====== SUPPLIED TEXT ======
# Outdoor Kitchen Island



## TS3660 (Mar 4, 2008)

I got a price on an outdoor kitchen island like this one and it was astronomical. Then I thought "I can build that out of teak cheaper." Do you guys think this is a good idea? I mean, even as a woodworker, I realize that there is no substitute for rocks as far as strength and longevity. Am I barking up the wrong tree to build this out of teak? Also, I have never worked with teak. Is it hard to work with?


----------



## bradnailer (Nov 11, 2008)

If you still wanted stone, you can buy stone veneer that lays just like tile and has the same look. Elsewise, teak would be a decent choice. From my understanding though, most people don't finish teak and let it reach the gray patina.


----------



## Deanr (Jul 29, 2011)

You can make it out of block and cover with the stone veneer of choice.
The top can be granite, tile, synthetic, concrete, stainless or something else. There are sources for the stainless doors on the internet. 

I guess this is the wrong answer for a woodworking forum.
I made an outdoor kitchen a couple years ago and I was telling a contractor I was thinking of framing it in wood. He said if you want it to last forever make it with cement blocks. I took his suggestion and am glad I did.


----------



## JohnK007 (Nov 14, 2009)

/\ That looks freakin' nice!! Just for grins, what kind of price were you given?


----------



## moosey (Feb 8, 2010)

Another way to make it is out of using steel studs, covering with hardi board, and either stucco or use veneer stone. You could also build cabinets out of Azek and stainless fasteners painted and it would be almost bulletproof to the elements.


----------



## bradnailer (Nov 11, 2008)

moosey said:


> Another way to make it is out of using steel studs, covering with hardi board, and either stucco or use veneer stone. You could also build cabinets out of Azek and stainless fasteners painted and it would be almost bulletproof to the elements.


That is a really nice idea!


----------



## jharris2 (Jul 9, 2012)

moosey said:


> Another way to make it is out of using steel studs, covering with hardi board, and either stucco or use veneer stone. You could also build cabinets out of Azek and stainless fasteners painted and it would be almost bulletproof to the elements.


Like Moosey said but instead of hard board sheathing under the stucco or veneer use this, available at Home Depot and Lowes.

http://www.usg.com/durock-cement-board.html


----------



## TS3660 (Mar 4, 2008)

The price I was quoted was about $6,000 and that does NOT include any of the SS things. No grill, no doors or cabinets, and no countertop. I like the cememt board idea from HD. Hey, I'm not just a WW, I'm an all around handy man so it's GOT to be a DIY thing for that amount of money ! sheesh.


----------



## jharris2 (Jul 9, 2012)

I replaced one for client that was built out of wood studs and sheathed with AIS before stucco.

You guessed it.... it burned. Go figure.

Even using light steel framing I made sure that there was sufficient space between the grill box and the steel, 4" I think.

No calls so far to the fire dept so I think I'm good.

As far as cost goes.....
======
▶ QUESTIONS
**A.** Summarize the outdoor kitchen thread in two sentences.
**B.** Repeat the part of the outdoor kitchen thread starting at "I replaced one" and ending at "think I'm good.".
The rows after this point are separate material.
====== DATA SECTION ======
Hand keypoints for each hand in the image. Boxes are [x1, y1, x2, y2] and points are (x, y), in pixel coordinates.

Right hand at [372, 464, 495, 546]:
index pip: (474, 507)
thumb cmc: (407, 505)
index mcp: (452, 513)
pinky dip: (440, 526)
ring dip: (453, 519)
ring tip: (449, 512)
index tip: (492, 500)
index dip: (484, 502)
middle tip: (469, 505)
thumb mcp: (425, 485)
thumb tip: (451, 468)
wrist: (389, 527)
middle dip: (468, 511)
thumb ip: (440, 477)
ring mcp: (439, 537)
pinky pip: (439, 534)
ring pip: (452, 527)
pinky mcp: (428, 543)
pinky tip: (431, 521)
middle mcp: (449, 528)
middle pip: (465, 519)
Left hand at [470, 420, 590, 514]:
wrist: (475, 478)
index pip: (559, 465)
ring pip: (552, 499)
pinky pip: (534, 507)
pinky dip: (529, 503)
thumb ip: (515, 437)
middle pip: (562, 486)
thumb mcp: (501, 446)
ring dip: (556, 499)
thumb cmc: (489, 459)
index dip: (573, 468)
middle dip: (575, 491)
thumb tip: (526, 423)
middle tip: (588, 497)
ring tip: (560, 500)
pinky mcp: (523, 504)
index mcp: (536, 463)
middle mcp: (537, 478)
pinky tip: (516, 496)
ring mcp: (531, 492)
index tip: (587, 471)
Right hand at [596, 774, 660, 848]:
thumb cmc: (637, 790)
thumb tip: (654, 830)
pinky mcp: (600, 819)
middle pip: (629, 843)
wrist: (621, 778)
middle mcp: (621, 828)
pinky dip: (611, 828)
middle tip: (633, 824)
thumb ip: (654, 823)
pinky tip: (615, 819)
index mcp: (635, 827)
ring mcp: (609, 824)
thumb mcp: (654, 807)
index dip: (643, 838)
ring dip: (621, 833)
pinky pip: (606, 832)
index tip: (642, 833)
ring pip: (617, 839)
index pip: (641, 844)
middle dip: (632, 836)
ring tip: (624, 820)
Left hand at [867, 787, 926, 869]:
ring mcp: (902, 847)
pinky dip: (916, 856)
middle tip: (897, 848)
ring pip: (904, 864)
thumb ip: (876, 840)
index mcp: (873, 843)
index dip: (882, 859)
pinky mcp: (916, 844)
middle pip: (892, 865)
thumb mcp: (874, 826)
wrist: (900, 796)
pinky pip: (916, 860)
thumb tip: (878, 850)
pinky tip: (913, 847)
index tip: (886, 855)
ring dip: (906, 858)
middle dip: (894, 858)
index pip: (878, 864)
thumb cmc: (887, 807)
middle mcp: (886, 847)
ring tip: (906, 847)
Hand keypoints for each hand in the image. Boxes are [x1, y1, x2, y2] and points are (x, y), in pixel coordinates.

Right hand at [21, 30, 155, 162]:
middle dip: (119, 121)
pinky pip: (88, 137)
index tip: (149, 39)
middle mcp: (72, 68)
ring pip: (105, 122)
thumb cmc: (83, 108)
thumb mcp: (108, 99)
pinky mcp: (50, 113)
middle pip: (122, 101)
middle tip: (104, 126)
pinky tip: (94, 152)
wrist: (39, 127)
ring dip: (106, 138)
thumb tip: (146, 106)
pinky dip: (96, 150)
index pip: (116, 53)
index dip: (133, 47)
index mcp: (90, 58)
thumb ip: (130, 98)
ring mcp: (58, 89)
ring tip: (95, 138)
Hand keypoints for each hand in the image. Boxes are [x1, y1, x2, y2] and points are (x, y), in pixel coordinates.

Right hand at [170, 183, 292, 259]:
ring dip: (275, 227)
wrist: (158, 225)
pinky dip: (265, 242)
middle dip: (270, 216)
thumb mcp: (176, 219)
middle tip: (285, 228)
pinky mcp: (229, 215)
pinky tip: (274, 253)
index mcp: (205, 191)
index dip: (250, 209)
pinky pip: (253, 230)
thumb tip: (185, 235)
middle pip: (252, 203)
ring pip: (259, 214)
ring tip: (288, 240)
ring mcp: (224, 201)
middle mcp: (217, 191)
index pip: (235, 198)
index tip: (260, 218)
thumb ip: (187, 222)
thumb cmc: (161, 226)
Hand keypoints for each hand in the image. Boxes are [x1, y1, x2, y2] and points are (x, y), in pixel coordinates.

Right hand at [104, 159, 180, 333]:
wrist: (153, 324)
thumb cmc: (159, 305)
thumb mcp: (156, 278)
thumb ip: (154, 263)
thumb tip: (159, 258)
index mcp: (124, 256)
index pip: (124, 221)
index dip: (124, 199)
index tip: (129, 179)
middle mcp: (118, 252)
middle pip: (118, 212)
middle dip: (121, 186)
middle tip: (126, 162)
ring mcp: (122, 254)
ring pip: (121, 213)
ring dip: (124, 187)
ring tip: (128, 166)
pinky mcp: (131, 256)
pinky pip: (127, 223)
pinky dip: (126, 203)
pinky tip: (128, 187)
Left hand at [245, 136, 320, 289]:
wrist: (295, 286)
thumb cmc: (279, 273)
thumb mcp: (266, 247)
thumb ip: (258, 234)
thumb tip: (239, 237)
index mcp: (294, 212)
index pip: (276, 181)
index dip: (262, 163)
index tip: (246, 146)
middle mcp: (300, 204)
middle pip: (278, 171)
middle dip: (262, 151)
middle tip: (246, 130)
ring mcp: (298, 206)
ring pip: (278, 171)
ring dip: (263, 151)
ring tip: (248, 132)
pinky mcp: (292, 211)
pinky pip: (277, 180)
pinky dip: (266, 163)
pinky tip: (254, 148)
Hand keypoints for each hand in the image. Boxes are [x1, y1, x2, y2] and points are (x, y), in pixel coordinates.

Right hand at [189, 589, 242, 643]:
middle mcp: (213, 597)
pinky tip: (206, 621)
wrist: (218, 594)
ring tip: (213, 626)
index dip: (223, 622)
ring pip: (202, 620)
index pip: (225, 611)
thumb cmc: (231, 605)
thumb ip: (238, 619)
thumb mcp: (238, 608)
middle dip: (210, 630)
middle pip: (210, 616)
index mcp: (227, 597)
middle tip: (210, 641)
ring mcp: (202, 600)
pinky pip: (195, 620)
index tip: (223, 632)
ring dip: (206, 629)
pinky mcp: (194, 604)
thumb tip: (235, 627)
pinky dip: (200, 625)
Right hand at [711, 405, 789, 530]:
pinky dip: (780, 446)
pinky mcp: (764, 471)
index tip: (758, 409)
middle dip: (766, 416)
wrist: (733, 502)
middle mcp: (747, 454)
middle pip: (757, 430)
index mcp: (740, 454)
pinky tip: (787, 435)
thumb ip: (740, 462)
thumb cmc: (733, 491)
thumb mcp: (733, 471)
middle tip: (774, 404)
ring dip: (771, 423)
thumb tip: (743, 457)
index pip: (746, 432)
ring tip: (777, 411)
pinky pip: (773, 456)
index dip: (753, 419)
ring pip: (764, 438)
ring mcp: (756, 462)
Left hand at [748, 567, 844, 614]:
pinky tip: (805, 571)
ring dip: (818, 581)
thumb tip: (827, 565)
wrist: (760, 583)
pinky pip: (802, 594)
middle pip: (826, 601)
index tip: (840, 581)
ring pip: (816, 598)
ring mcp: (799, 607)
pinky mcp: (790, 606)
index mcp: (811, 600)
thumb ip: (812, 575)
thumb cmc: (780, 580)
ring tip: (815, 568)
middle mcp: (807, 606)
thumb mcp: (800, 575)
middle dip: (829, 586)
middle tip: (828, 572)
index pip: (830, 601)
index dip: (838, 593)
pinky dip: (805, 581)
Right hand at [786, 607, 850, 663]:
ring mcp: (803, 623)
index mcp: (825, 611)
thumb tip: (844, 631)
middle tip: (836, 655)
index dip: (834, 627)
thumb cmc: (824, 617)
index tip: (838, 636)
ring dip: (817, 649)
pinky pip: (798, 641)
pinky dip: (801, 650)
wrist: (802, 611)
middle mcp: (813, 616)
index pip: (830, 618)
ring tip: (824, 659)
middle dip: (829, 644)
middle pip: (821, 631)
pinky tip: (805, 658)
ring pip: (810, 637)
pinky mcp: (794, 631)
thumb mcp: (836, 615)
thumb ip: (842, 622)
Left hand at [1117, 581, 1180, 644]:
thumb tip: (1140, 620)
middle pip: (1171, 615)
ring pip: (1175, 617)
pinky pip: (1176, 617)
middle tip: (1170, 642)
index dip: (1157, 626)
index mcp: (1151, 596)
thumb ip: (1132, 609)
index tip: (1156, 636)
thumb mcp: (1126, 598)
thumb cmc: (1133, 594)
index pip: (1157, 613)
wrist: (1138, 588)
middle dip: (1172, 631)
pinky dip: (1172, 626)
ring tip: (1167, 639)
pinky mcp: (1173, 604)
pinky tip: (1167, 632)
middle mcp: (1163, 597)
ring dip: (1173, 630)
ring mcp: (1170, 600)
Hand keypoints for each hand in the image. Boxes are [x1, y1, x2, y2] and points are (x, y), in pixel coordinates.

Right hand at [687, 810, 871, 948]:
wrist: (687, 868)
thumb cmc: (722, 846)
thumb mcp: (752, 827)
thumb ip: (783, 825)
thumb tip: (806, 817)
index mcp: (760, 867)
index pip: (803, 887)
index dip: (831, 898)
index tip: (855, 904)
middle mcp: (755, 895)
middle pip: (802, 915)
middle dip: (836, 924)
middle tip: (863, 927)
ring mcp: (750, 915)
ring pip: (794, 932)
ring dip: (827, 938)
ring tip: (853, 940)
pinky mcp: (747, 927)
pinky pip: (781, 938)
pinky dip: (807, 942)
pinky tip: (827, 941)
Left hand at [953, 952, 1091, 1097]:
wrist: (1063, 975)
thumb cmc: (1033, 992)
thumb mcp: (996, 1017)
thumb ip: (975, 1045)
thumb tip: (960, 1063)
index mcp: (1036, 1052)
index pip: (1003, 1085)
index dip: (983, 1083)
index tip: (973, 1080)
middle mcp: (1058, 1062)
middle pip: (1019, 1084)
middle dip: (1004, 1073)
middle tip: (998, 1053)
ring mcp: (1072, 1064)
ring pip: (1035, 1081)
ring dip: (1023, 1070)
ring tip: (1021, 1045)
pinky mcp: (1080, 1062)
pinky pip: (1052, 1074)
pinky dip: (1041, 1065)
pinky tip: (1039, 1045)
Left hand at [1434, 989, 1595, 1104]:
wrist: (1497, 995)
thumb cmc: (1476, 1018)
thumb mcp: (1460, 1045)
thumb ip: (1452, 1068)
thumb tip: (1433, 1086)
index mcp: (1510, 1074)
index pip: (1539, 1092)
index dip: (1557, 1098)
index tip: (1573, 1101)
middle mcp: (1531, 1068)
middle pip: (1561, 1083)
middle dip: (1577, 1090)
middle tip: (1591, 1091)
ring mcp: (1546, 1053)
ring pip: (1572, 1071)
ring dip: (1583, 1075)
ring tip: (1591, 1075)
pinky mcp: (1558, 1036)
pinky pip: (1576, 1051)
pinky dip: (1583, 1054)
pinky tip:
======
▶ SET OF ANSWERS
**A.** After getting a very high quote for an outdoor kitchen island, the original poster asks whether building one out of teak would be a good idea and whether teak is hard to work with. Replies suggest alternatives such as cement block or steel studs covered with stone veneer, stucco, or cement board, and one reply describes replacing a wood-framed island that burned.

**B.**
I replaced one for client that was built out of wood studs and sheathed with AIS before stucco.

You guessed it.... it burned. Go figure.

Even using light steel framing I made sure that there was sufficient space between the grill box and the steel, 4" I think.

No calls so far to the fire dept so I think I'm good.